(Bounding box coordinate data)

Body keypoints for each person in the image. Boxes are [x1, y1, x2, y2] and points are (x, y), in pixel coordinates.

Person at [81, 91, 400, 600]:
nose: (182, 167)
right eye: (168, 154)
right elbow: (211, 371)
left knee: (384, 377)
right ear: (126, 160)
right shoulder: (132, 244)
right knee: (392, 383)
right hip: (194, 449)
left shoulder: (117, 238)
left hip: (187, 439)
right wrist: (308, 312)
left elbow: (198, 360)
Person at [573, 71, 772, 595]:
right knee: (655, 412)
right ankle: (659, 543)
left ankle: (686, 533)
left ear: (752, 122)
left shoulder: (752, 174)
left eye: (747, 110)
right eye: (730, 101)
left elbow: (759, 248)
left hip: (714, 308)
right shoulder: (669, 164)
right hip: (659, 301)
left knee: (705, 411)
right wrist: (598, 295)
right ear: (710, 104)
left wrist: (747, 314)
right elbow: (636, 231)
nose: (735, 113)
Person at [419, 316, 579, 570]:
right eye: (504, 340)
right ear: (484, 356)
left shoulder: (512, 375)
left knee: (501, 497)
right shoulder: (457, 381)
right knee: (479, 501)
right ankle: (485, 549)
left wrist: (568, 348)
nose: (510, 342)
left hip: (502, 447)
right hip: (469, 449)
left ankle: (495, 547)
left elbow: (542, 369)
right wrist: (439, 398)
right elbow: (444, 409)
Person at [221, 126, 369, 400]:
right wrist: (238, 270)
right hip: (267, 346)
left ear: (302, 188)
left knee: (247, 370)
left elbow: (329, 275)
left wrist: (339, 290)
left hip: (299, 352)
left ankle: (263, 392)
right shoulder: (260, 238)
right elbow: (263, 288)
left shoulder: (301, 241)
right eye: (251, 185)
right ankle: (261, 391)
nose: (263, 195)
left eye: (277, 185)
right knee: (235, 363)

* * *

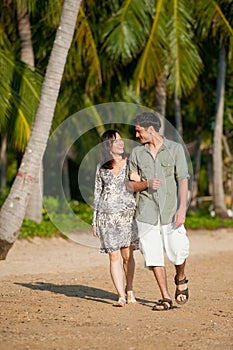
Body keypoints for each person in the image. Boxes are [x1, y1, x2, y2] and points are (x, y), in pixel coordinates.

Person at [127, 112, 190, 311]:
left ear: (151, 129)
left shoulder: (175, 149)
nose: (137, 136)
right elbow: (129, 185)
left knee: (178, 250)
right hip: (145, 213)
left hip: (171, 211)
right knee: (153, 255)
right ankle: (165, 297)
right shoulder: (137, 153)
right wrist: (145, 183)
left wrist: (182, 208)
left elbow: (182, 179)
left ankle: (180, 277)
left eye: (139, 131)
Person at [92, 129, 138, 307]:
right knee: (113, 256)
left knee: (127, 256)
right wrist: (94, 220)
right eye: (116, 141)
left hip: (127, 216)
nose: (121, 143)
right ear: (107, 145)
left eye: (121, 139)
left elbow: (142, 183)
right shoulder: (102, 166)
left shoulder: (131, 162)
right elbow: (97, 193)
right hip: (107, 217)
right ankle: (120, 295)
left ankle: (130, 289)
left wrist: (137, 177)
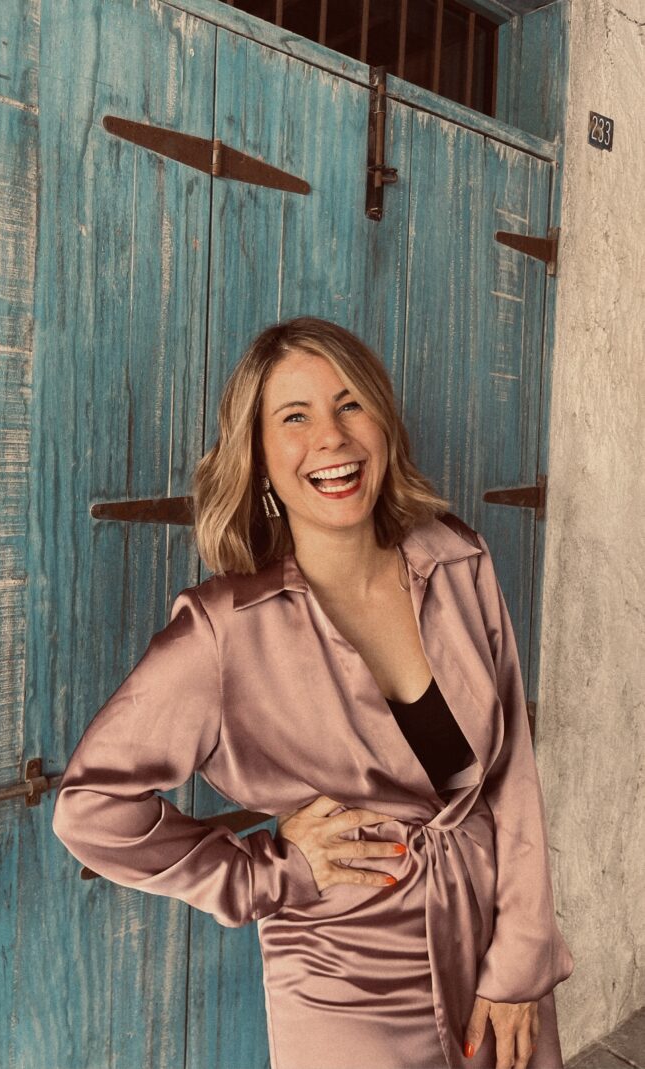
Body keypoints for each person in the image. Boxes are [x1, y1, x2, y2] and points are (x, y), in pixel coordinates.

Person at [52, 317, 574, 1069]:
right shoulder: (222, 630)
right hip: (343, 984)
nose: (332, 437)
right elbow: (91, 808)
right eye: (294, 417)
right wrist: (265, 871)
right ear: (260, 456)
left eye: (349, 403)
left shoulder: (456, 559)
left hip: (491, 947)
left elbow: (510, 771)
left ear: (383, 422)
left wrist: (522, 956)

==

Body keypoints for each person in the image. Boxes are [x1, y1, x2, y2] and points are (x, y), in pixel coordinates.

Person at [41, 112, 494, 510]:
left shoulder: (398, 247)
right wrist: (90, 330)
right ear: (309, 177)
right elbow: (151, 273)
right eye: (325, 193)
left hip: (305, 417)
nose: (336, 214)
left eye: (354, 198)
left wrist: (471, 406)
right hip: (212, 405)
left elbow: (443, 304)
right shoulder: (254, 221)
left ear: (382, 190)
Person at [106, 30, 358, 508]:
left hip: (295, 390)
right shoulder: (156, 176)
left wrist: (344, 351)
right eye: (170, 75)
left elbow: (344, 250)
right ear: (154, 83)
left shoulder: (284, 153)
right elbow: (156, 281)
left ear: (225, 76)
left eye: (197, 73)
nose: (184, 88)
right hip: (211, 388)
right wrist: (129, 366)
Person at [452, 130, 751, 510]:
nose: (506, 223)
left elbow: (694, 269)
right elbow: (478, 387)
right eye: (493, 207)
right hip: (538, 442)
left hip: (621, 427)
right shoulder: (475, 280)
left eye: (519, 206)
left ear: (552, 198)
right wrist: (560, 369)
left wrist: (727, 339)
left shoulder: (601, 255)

■ EXERCISE
Using the entries shown above, reproduce verbatim the lines from the line bearing "left wrist: (339, 290)" to the line bearing "right knee: (235, 363)", inclusive.

■ WRITTEN RESPONSE
left wrist: (339, 290)
left hip: (299, 352)
left ankle: (263, 392)
right shoulder: (260, 238)
right elbow: (263, 288)
left shoulder: (301, 241)
right eye: (251, 185)
right ankle: (261, 391)
nose: (263, 195)
left eye: (277, 185)
right knee: (235, 363)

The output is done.